== Segment start ==
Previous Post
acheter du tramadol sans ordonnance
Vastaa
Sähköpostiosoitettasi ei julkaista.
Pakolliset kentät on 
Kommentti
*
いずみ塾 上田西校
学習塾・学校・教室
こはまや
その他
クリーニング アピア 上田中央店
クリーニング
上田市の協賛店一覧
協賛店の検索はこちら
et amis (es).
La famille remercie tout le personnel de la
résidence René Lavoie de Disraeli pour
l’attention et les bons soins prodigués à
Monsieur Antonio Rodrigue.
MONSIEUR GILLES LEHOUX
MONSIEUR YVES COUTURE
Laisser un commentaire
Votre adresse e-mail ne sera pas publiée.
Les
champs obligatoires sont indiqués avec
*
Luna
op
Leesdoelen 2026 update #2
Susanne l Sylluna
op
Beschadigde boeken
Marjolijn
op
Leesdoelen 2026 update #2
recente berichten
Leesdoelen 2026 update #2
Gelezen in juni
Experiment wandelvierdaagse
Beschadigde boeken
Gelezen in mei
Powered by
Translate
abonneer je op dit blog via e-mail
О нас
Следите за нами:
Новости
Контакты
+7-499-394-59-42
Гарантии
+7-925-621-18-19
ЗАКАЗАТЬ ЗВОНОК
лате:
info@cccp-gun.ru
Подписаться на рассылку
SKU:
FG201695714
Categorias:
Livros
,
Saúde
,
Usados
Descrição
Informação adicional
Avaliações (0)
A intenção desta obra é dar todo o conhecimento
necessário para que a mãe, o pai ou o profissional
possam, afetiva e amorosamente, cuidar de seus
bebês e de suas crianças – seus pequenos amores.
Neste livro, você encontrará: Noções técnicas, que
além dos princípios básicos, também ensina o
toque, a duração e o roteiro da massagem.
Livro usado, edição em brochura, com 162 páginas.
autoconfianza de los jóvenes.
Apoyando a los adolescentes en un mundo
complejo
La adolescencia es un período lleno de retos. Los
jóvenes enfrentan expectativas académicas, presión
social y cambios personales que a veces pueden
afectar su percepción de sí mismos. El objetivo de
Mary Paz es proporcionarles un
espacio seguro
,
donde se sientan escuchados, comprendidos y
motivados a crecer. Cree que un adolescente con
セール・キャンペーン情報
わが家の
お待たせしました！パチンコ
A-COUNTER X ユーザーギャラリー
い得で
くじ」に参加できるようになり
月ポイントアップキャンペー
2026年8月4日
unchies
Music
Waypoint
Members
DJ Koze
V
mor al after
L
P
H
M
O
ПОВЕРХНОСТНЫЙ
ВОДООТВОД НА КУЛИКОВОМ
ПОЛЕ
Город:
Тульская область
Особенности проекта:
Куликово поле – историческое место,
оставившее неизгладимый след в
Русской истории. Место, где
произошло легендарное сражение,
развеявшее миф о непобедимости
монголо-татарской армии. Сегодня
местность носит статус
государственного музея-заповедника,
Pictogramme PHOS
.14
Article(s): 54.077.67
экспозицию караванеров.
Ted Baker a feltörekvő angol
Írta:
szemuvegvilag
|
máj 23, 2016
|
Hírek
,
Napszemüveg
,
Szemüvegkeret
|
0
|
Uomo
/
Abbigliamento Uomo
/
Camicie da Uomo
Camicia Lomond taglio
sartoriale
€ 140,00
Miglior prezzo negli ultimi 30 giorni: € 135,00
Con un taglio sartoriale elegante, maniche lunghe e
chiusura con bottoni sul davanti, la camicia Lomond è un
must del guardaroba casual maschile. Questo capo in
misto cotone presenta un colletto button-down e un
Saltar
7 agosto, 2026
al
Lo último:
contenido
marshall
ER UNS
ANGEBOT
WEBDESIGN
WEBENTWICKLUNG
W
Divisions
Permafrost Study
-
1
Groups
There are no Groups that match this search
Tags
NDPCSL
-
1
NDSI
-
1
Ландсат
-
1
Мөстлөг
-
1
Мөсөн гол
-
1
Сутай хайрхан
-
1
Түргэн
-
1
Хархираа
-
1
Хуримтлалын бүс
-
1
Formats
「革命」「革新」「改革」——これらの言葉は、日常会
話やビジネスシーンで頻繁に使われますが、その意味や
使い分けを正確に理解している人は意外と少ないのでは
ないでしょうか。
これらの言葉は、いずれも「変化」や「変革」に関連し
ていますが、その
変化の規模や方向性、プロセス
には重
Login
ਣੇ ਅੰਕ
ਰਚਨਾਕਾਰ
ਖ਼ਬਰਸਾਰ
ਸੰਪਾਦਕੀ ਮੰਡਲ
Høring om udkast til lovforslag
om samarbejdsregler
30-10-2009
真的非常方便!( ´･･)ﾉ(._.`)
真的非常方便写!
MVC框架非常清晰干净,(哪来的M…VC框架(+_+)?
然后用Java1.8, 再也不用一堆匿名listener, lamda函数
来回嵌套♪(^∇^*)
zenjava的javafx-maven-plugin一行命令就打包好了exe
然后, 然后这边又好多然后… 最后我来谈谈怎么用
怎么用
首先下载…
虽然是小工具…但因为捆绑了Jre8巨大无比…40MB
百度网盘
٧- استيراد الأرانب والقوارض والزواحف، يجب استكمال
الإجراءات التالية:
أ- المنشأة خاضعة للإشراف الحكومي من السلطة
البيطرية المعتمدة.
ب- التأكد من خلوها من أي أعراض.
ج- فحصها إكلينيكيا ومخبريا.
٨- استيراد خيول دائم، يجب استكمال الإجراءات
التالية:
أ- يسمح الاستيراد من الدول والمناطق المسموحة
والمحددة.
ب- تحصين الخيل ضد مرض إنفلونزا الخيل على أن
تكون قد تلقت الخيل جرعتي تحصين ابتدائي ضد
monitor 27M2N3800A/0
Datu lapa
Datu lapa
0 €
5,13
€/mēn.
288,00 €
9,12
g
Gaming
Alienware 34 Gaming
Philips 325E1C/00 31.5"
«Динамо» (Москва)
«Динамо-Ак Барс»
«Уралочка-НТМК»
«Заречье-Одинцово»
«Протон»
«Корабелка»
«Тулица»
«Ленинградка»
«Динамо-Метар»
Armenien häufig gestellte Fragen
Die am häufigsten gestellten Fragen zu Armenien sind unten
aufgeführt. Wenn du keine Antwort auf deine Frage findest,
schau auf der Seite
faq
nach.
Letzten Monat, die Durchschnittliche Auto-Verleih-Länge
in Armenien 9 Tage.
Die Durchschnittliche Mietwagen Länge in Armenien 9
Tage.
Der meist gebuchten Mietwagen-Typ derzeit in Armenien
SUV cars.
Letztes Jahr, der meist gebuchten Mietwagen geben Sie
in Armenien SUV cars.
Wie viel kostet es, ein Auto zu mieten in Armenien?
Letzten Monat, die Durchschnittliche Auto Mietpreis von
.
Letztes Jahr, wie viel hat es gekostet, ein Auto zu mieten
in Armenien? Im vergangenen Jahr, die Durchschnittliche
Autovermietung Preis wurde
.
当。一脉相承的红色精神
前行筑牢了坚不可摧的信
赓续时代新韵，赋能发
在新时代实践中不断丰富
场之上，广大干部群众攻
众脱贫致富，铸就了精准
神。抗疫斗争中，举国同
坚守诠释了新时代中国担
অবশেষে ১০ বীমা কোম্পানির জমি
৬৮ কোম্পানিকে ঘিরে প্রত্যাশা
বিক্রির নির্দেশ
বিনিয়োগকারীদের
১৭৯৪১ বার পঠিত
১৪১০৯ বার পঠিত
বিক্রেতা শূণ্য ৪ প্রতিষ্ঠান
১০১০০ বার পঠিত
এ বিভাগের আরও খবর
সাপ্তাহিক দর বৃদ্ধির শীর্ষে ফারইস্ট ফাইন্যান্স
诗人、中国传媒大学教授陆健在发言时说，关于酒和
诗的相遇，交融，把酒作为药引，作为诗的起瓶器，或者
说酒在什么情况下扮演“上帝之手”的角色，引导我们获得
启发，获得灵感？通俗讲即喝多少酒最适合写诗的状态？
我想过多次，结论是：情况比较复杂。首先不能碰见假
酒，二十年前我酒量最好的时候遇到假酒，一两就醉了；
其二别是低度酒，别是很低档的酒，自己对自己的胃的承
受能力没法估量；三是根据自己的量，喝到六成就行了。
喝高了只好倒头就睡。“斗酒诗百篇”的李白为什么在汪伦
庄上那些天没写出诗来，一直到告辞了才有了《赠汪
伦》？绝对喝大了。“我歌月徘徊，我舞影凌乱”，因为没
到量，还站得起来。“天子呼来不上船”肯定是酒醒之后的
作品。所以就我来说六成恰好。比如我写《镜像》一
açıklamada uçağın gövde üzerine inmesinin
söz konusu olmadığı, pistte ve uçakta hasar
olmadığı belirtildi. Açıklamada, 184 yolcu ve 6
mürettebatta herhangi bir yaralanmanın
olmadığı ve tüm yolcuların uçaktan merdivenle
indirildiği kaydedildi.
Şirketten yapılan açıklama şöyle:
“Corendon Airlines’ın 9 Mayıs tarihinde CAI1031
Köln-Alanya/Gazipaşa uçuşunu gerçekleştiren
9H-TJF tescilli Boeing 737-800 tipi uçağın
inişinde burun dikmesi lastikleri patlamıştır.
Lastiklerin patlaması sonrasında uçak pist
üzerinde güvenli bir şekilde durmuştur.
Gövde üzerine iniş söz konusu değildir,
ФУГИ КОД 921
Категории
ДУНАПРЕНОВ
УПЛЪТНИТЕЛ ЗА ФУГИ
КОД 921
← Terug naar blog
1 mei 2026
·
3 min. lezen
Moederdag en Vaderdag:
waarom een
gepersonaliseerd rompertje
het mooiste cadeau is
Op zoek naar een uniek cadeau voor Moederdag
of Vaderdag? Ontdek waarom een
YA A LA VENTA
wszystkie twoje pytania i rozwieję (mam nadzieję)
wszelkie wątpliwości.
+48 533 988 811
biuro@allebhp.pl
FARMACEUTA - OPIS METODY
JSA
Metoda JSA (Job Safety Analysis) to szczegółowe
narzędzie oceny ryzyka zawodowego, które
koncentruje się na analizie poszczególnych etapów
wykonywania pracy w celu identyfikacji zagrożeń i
== Segment end ==
## About this exercise:
Working from the data above, extract solely the lines from the one containing "Русской истории. Место, где" through the one containing "Camicie da Uomo", exactly as they appear, both included.

## Answer box:
Русской истории. Место, где
произошло легендарное сражение,
развеявшее миф о непобедимости
монголо-татарской армии. Сегодня
местность носит статус
государственного музея-заповедника,
Pictogramme PHOS
.14
Article(s): 54.077.67
экспозицию караванеров.
Ted Baker a feltörekvő angol
Írta:
szemuvegvilag
|
máj 23, 2016
|
Hírek
,
Napszemüveg
,
Szemüvegkeret
|
0
|
Uomo
/
Abbigliamento Uomo
/
Camicie da Uomo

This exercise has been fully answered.